I remember reading about Google's book scanner that operated automatically using vacuum pressure to gently flip pages. I'd love to see an open source variety of that.
And you can order a bound paperback book made from the scans of just about any out-of-copyright google book. From the Harvard Bookstore (or anyone else that has an Espresso Book Machine):
I don't know where to find a picture of it, but I remember seeing a video of one of their book scanners. Or maybe it was just one version of them.
Picture a wedge (shaped like the V of a book lying open on a table) that could move up and down. The wedge would descend and insert itself into the V of the book's pages, then rising up would suck the 2 left and right sheets against the sides of the wedge, scanning as it went.

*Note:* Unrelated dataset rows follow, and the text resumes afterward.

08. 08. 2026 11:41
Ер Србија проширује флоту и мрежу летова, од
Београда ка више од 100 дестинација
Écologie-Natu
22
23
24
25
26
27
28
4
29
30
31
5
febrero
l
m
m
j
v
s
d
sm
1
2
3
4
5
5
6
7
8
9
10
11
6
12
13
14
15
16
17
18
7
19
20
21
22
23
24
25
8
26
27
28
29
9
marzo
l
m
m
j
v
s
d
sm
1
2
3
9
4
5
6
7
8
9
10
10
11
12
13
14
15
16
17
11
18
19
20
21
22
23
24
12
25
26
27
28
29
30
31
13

Then it would blow those 2 pages to the left (or right I forget) and descend again and do the next set.
I thought it was pretty cool. Have never seen something like it since.

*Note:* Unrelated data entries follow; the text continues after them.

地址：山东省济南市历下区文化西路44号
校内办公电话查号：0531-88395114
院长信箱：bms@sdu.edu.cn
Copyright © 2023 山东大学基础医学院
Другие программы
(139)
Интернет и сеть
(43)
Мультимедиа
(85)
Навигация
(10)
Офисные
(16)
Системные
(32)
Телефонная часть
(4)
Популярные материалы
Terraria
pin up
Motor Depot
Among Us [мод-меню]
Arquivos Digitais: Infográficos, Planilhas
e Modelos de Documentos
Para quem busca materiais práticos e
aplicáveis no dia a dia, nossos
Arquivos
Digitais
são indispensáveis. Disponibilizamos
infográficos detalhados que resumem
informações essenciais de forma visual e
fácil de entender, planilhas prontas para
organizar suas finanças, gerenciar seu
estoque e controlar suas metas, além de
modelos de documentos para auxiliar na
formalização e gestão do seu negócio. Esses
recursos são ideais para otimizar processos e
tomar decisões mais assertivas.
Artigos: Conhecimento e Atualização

Automated page turning is an incredibly complex problem to tackle. It won't gain you as much as you'd think either. "Book" and "page" are a surprisingly difficult to define categories.
If my experience helping to build the diybookscanner.org project taught me anything, it's that picking the low hanging fruit of small efficiency improvements to the (semi-)manual process is so much more effective...
Which is probably why some of the scanning locations used something very similar to this DIY effort (I'm familiar with the Oxford, UK location that existed in the mid 00s). Humans turned the pages with the finger tips mentioned in another comment.